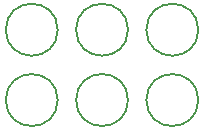
<source format=gbr>
%TF.GenerationSoftware,KiCad,Pcbnew,(7.0.0)*%
%TF.CreationDate,2023-05-29T16:26:44+02:00*%
%TF.ProjectId,the PETER keyboard,74686520-5045-4544-9552-206b6579626f,rev?*%
%TF.SameCoordinates,Original*%
%TF.FileFunction,Other,Comment*%
%FSLAX46Y46*%
G04 Gerber Fmt 4.6, Leading zero omitted, Abs format (unit mm)*
G04 Created by KiCad (PCBNEW (7.0.0)) date 2023-05-29 16:26:44*
%MOMM*%
%LPD*%
G01*
G04 APERTURE LIST*
%ADD10C,0.150000*%
G04 APERTURE END LIST*
D10*
%TO.C,H2*%
X44262500Y-160337500D02*
G75*
G03*
X44262500Y-160337500I-2200000J0D01*
G01*
%TO.C,H1*%
X44262500Y-154387500D02*
G75*
G03*
X44262500Y-154387500I-2200000J0D01*
G01*
%TO.C,H4*%
X38312500Y-154387500D02*
G75*
G03*
X38312500Y-154387500I-2200000J0D01*
G01*
%TO.C,H5*%
X32362500Y-154387500D02*
G75*
G03*
X32362500Y-154387500I-2200000J0D01*
G01*
%TO.C,H3*%
X38312500Y-160337500D02*
G75*
G03*
X38312500Y-160337500I-2200000J0D01*
G01*
%TO.C,H6*%
X32362500Y-160337500D02*
G75*
G03*
X32362500Y-160337500I-2200000J0D01*
G01*
%TD*%
M02*

</source>
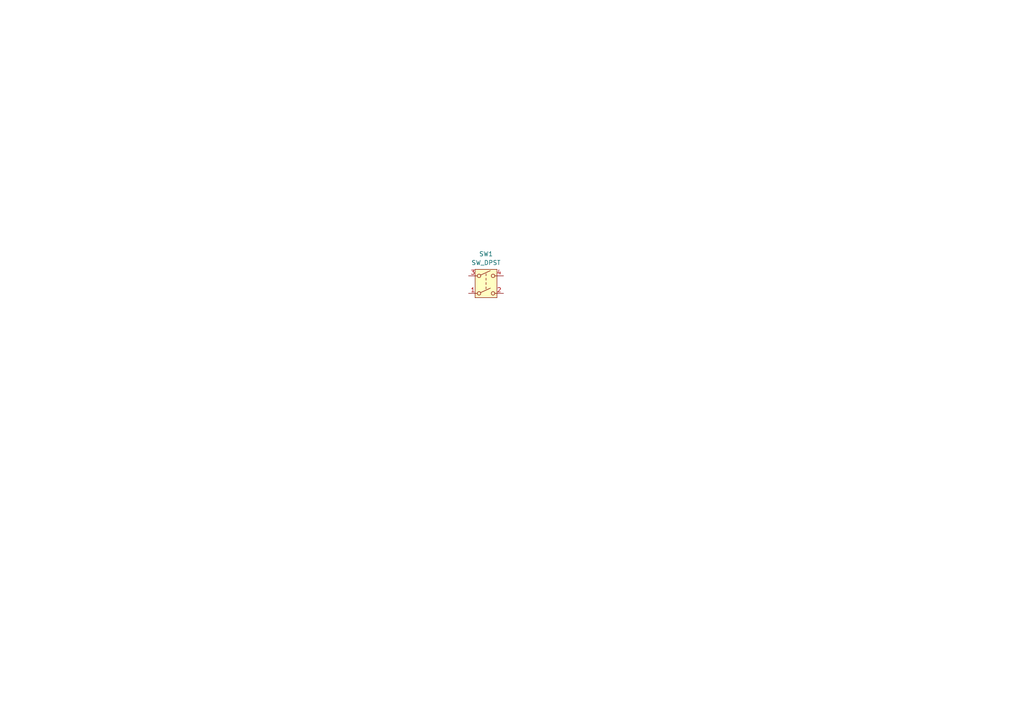
<source format=kicad_sch>
(kicad_sch
	(version 20241004)
	(generator "eeschema")
	(generator_version "8.99")
	(uuid "2e4c1258-de44-43a4-82a1-22cbdcb3136e")
	(paper "A4")
	
	(symbol
		(lib_id "Switch:SW_DPST")
		(at 140.97 82.55 0)
		(unit 1)
		(exclude_from_sim no)
		(in_bom yes)
		(on_board yes)
		(dnp no)
		(fields_autoplaced yes)
		(uuid "86e2dae6-955e-41c6-86db-211e42d4d7aa")
		(property "Reference" "SW1"
			(at 140.97 73.66 0)
			(effects
				(font
					(size 1.27 1.27)
				)
			)
		)
		(property "Value" "SW_DPST"
			(at 140.97 76.2 0)
			(effects
				(font
					(size 1.27 1.27)
				)
			)
		)
		(property "Footprint" ""
			(at 140.97 82.55 0)
			(effects
				(font
					(size 1.27 1.27)
				)
				(hide yes)
			)
		)
		(property "Datasheet" "~"
			(at 140.97 82.55 0)
			(effects
				(font
					(size 1.27 1.27)
				)
				(hide yes)
			)
		)
		(property "Description" "Double Pole Single Throw (DPST) Switch"
			(at 140.97 82.55 0)
			(effects
				(font
					(size 1.27 1.27)
				)
				(hide yes)
			)
		)
		(pin "2"
			(uuid "ede89a0d-19b0-4c31-b9d7-511edc44ac7c")
		)
		(pin "4"
			(uuid "ace69577-48aa-49d9-a29f-a4c336d16ac0")
		)
		(pin "1"
			(uuid "411f4d4b-6cf7-4646-9750-c3acb9517579")
		)
		(pin "3"
			(uuid "29cdd202-1bf8-45aa-bf2f-9dc0cc253b45")
		)
		(instances
			(project ""
				(path "/2e4c1258-de44-43a4-82a1-22cbdcb3136e"
					(reference "SW1")
					(unit 1)
				)
			)
		)
	)
	(sheet_instances
		(path "/"
			(page "1")
		)
	)
	(embedded_fonts no)
)

</source>
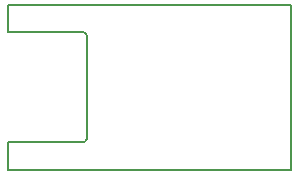
<source format=gbr>
G04 #@! TF.GenerationSoftware,KiCad,Pcbnew,5.1.1*
G04 #@! TF.CreationDate,2019-04-20T22:30:45+02:00*
G04 #@! TF.ProjectId,darling,6461726c-696e-4672-9e6b-696361645f70,rev?*
G04 #@! TF.SameCoordinates,Original*
G04 #@! TF.FileFunction,Profile,NP*
%FSLAX46Y46*%
G04 Gerber Fmt 4.6, Leading zero omitted, Abs format (unit mm)*
G04 Created by KiCad (PCBNEW 5.1.1) date 2019-04-20 22:30:45*
%MOMM*%
%LPD*%
G04 APERTURE LIST*
%ADD10C,0.150000*%
G04 APERTURE END LIST*
D10*
X123350000Y-118830000D02*
G75*
G02X123650000Y-119130000I0J-300000D01*
G01*
X123650000Y-127870000D02*
G75*
G02X123350000Y-128170000I-300000J0D01*
G01*
X123650000Y-119130000D02*
X123650000Y-127870000D01*
X117000000Y-118830000D02*
X123350000Y-118830000D01*
X117000000Y-128170000D02*
X123350000Y-128170000D01*
X117000000Y-130500000D02*
X117000000Y-128170000D01*
X141000000Y-130500000D02*
X117000000Y-130500000D01*
X141000000Y-116500000D02*
X141000000Y-130500000D01*
X117000000Y-116500000D02*
X141000000Y-116500000D01*
X117000000Y-118830000D02*
X117000000Y-116500000D01*
M02*

</source>
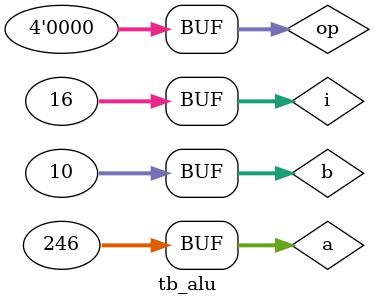
<source format=sv>
/* tb_alu.sv */
`timescale 1ns / 1ps  

module tb_alu();
	logic [31:0] a, b;			
	logic [ 3:0] op;			
	logic [31:0] s;			
	logic n, z, v, c;			
	logic hata;
alu dut0(.a(a), .b(b), .op(op), .s(s), .n(n), .z(z), .v(v), .c(c));
 integer i; 
    initial begin    
      a = 8'h02;	  
      b = 8'h0A;	  
      op = 4'h0;     
      for (i=0;i<=15;i=i+1)
      begin
       op = op + 8'h01;
       #10;
      end;      
      a = 8'hF6;
      b = 8'h0A;     
    end
endmodule

</source>
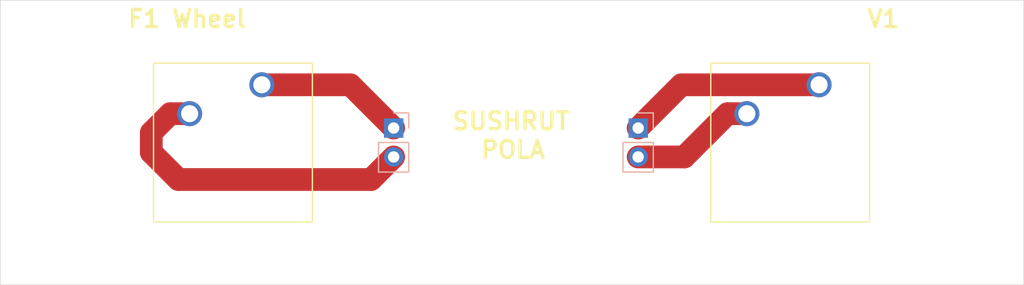
<source format=kicad_pcb>
(kicad_pcb
	(version 20240108)
	(generator "pcbnew")
	(generator_version "8.0")
	(general
		(thickness 1.6)
		(legacy_teardrops no)
	)
	(paper "A4")
	(layers
		(0 "F.Cu" signal)
		(31 "B.Cu" signal)
		(32 "B.Adhes" user "B.Adhesive")
		(33 "F.Adhes" user "F.Adhesive")
		(34 "B.Paste" user)
		(35 "F.Paste" user)
		(36 "B.SilkS" user "B.Silkscreen")
		(37 "F.SilkS" user "F.Silkscreen")
		(38 "B.Mask" user)
		(39 "F.Mask" user)
		(40 "Dwgs.User" user "User.Drawings")
		(41 "Cmts.User" user "User.Comments")
		(42 "Eco1.User" user "User.Eco1")
		(43 "Eco2.User" user "User.Eco2")
		(44 "Edge.Cuts" user)
		(45 "Margin" user)
		(46 "B.CrtYd" user "B.Courtyard")
		(47 "F.CrtYd" user "F.Courtyard")
		(48 "B.Fab" user)
		(49 "F.Fab" user)
		(50 "User.1" user)
		(51 "User.2" user)
		(52 "User.3" user)
		(53 "User.4" user)
		(54 "User.5" user)
		(55 "User.6" user)
		(56 "User.7" user)
		(57 "User.8" user)
		(58 "User.9" user)
	)
	(setup
		(pad_to_mask_clearance 0)
		(allow_soldermask_bridges_in_footprints no)
		(pcbplotparams
			(layerselection 0x00010fc_ffffffff)
			(plot_on_all_layers_selection 0x0000000_00000000)
			(disableapertmacros no)
			(usegerberextensions no)
			(usegerberattributes yes)
			(usegerberadvancedattributes yes)
			(creategerberjobfile yes)
			(dashed_line_dash_ratio 12.000000)
			(dashed_line_gap_ratio 3.000000)
			(svgprecision 4)
			(plotframeref no)
			(viasonmask no)
			(mode 1)
			(useauxorigin no)
			(hpglpennumber 1)
			(hpglpenspeed 20)
			(hpglpendiameter 15.000000)
			(pdf_front_fp_property_popups yes)
			(pdf_back_fp_property_popups yes)
			(dxfpolygonmode yes)
			(dxfimperialunits yes)
			(dxfusepcbnewfont yes)
			(psnegative no)
			(psa4output no)
			(plotreference yes)
			(plotvalue yes)
			(plotfptext yes)
			(plotinvisibletext no)
			(sketchpadsonfab no)
			(subtractmaskfromsilk no)
			(outputformat 1)
			(mirror no)
			(drillshape 0)
			(scaleselection 1)
			(outputdirectory "")
		)
	)
	(net 0 "")
	(net 1 "Net-(J1-Pin_2)")
	(net 2 "Net-(J1-Pin_1)")
	(net 3 "Net-(J2-Pin_1)")
	(net 4 "Net-(J2-Pin_2)")
	(footprint "MountingHole:MountingHole_3.2mm_M3" (layer "F.Cu") (at 142 81))
	(footprint "MountingHole:MountingHole_3.2mm_M3" (layer "F.Cu") (at 142 97))
	(footprint "Button_Switch_Keyboard:SW_Cherry_MX_1.00u_PCB" (layer "F.Cu") (at 169 83.92))
	(footprint "MountingHole:MountingHole_3.2mm_M3" (layer "F.Cu") (at 182 97))
	(footprint "MountingHole:MountingHole_3.2mm_M3" (layer "F.Cu") (at 102 97))
	(footprint "Button_Switch_Keyboard:SW_Cherry_MX_1.00u_PCB" (layer "F.Cu") (at 120 83.92))
	(footprint "MountingHole:MountingHole_3.2mm_M3" (layer "F.Cu") (at 182 81))
	(footprint "MountingHole:MountingHole_3.2mm_M3" (layer "F.Cu") (at 102 81))
	(footprint "Connector_PinHeader_2.54mm:PinHeader_1x02_P2.54mm_Vertical" (layer "B.Cu") (at 153.09 87.725 180))
	(footprint "Connector_PinHeader_2.54mm:PinHeader_1x02_P2.54mm_Vertical" (layer "B.Cu") (at 131.59 87.725 180))
	(gr_line
		(start 97 76.49)
		(end 97 101.49)
		(stroke
			(width 0.05)
			(type default)
		)
		(layer "Edge.Cuts")
		(uuid "089842c2-d906-4d3e-ad81-ceb59e4bfe26")
	)
	(gr_line
		(start 187 101.49)
		(end 97 101.49)
		(stroke
			(width 0.05)
			(type default)
		)
		(layer "Edge.Cuts")
		(uuid "11851216-d7e7-488e-9376-7b3f6cb05389")
	)
	(gr_line
		(start 187 76.49)
		(end 187 101.49)
		(stroke
			(width 0.05)
			(type default)
		)
		(layer "Edge.Cuts")
		(uuid "5941c192-9994-44b1-9c89-3ab079c973f3")
	)
	(gr_line
		(start 97 76.49)
		(end 187 76.49)
		(stroke
			(width 0.05)
			(type default)
		)
		(layer "Edge.Cuts")
		(uuid "69555c78-885c-4152-8af2-46155683034c")
	)
	(gr_text "V1"
		(at 173.09 79 0)
		(layer "F.SilkS")
		(uuid "0ee94296-c107-4a90-b4b0-db078fb6b965")
		(effects
			(font
				(size 1.5 1.5)
				(thickness 0.3)
				(bold yes)
			)
			(justify left bottom)
		)
	)
	(gr_text "POLA"
		(at 139.09 90.5 0)
		(layer "F.SilkS")
		(uuid "4c1e6c2e-89eb-4ab4-bc5d-55762026932f")
		(effects
			(font
				(size 1.5 1.5)
				(thickness 0.3)
				(bold yes)
			)
			(justify left bottom)
		)
	)
	(gr_text "F1 Wheel\n"
		(at 108.09 79 0)
		(layer "F.SilkS")
		(uuid "5c5d0f96-f54f-4ee3-848e-a91b70408bc8")
		(effects
			(font
				(size 1.5 1.5)
				(thickness 0.3)
				(bold yes)
			)
			(justify left bottom)
		)
	)
	(gr_text "SUSHRUT"
		(at 136.59 88 0)
		(layer "F.SilkS")
		(uuid "90aefa11-5fc8-494f-a141-416e4a5044e1")
		(effects
			(font
				(size 1.5 1.5)
				(thickness 0.3)
				(bold yes)
			)
			(justify left bottom)
		)
	)
	(segment
		(start 111.950152 86.46)
		(end 113.65 86.46)
		(width 2)
		(layer "F.Cu")
		(net 1)
		(uuid "00c6c3c0-6330-4adf-9b3f-9d3412bf4ccf")
	)
	(segment
		(start 110.28 88.130152)
		(end 111.950152 86.46)
		(width 2)
		(layer "F.Cu")
		(net 1)
		(uuid "278e360a-e18b-4850-afa0-1d7283a9a290")
	)
	(segment
		(start 129.605 92.25)
		(end 112.660152 92.25)
		(width 2)
		(layer "F.Cu")
		(net 1)
		(uuid "49a00e95-cff3-4fff-8b8d-01f5c75fb56e")
	)
	(segment
		(start 112.660152 92.25)
		(end 110.28 89.869848)
		(width 2)
		(layer "F.Cu")
		(net 1)
		(uuid "4c6bfd8f-6d18-40a1-8ccb-a40f8f15e437")
	)
	(segment
		(start 110.28 89.869848)
		(end 110.28 88.130152)
		(width 2)
		(layer "F.Cu")
		(net 1)
		(uuid "8a341450-42fb-4add-bb1b-2b232d5ee7a7")
	)
	(segment
		(start 131.59 90.265)
		(end 129.605 92.25)
		(width 2)
		(layer "F.Cu")
		(net 1)
		(uuid "95c01a36-0802-4141-9ce1-f154c09f3ee8")
	)
	(segment
		(start 127.785 83.92)
		(end 120 83.92)
		(width 2)
		(layer "F.Cu")
		(net 2)
		(uuid "355da704-8053-4fa2-b819-4560105a46ef")
	)
	(segment
		(start 131.59 87.725)
		(end 127.785 83.92)
		(width 2)
		(layer "F.Cu")
		(net 2)
		(uuid "a5a3e365-02a2-45b7-9cfc-902ee61923ae")
	)
	(segment
		(start 156.895 83.92)
		(end 169 83.92)
		(width 2)
		(layer "F.Cu")
		(net 3)
		(uuid "38878b7b-1337-4451-8396-ccb8b4b58618")
	)
	(segment
		(start 153.09 87.725)
		(end 156.895 83.92)
		(width 2)
		(layer "F.Cu")
		(net 3)
		(uuid "8924b1d9-0403-4ffe-8845-38ac707dea9e")
	)
	(segment
		(start 160.950152 86.46)
		(end 162.65 86.46)
		(width 2)
		(layer "F.Cu")
		(net 4)
		(uuid "44e2c604-ce5d-4294-aa6b-f29217be5a12")
	)
	(segment
		(start 153.09 90.265)
		(end 157.145152 90.265)
		(width 2)
		(layer "F.Cu")
		(net 4)
		(uuid "656cfe8b-1cae-4919-b54a-61d3efa7b8b4")
	)
	(segment
		(start 157.145152 90.265)
		(end 160.950152 86.46)
		(width 2)
		(layer "F.Cu")
		(net 4)
		(uuid "9ebf8f20-109b-4835-b834-0b6edcc29129")
	)
)

</source>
────
**TASK OBJECTIVE**. Begin at the line that has "(plotvalue yes)" in the entries above; stop after the line that has "(at 102 97))". Transcribe exactly those lines and no others.

**TASK SOLUTION**.
			(plotvalue yes)
			(plotfptext yes)
			(plotinvisibletext no)
			(sketchpadsonfab no)
			(subtractmaskfromsilk no)
			(outputformat 1)
			(mirror no)
			(drillshape 0)
			(scaleselection 1)
			(outputdirectory "")
		)
	)
	(net 0 "")
	(net 1 "Net-(J1-Pin_2)")
	(net 2 "Net-(J1-Pin_1)")
	(net 3 "Net-(J2-Pin_1)")
	(net 4 "Net-(J2-Pin_2)")
	(footprint "MountingHole:MountingHole_3.2mm_M3" (layer "F.Cu") (at 142 81))
	(footprint "MountingHole:MountingHole_3.2mm_M3" (layer "F.Cu") (at 142 97))
	(footprint "Button_Switch_Keyboard:SW_Cherry_MX_1.00u_PCB" (layer "F.Cu") (at 169 83.92))
	(footprint "MountingHole:MountingHole_3.2mm_M3" (layer "F.Cu") (at 182 97))
	(footprint "MountingHole:MountingHole_3.2mm_M3" (layer "F.Cu") (at 102 97))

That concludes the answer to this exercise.